Dataset excerpts:
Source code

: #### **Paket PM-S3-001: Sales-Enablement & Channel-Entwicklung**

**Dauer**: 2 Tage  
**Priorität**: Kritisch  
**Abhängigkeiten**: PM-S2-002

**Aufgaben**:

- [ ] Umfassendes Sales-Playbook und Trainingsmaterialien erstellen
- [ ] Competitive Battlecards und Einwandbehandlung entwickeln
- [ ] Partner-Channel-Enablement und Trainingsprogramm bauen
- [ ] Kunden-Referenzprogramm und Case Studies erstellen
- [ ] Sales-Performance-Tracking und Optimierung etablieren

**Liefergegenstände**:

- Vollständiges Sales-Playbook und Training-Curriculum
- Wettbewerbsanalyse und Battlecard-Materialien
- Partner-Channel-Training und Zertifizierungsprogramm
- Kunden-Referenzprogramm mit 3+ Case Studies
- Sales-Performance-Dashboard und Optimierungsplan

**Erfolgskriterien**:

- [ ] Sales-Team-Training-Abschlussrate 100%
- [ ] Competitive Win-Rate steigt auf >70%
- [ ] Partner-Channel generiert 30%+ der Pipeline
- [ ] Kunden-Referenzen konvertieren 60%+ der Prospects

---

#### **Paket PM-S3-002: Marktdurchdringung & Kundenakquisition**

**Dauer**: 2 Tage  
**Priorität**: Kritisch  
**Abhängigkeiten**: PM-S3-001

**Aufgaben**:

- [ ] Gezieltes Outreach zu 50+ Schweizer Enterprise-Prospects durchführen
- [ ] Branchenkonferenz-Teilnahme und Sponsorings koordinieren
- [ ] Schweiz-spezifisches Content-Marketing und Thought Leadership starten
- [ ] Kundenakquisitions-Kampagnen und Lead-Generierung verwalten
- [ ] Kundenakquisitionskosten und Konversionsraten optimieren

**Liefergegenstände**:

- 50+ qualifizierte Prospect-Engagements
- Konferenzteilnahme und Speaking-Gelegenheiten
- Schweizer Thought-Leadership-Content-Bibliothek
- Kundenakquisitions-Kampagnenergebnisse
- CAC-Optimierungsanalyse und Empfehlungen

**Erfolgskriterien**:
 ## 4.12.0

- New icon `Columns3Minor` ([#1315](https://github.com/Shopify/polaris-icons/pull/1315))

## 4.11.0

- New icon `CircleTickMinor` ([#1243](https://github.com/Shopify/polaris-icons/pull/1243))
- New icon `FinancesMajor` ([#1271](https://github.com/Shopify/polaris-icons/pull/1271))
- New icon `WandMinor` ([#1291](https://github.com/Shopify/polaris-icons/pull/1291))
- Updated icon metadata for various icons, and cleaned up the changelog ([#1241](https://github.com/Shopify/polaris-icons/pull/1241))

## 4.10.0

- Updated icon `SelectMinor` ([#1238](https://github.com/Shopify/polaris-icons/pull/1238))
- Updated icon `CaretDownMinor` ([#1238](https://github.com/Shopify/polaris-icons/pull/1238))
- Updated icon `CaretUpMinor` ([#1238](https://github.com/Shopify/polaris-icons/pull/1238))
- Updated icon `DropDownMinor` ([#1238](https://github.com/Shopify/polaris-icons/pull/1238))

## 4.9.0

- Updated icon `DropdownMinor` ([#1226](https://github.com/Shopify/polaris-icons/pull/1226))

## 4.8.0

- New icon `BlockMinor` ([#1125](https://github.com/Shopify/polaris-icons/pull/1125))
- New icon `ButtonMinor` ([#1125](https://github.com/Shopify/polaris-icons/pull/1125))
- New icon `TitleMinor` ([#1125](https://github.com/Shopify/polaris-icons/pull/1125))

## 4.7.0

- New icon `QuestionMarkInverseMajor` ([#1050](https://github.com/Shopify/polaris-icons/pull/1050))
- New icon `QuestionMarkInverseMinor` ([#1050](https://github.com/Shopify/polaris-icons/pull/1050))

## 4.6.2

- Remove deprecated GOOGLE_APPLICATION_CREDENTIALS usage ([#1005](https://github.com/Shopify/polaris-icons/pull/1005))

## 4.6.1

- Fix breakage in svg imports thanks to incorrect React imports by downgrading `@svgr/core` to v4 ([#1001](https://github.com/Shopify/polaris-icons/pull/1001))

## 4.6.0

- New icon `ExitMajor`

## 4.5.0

Exercise goal:
In the entries above, count each line that includes "Updated" and report the total with no other text.

Solution to the problem:
6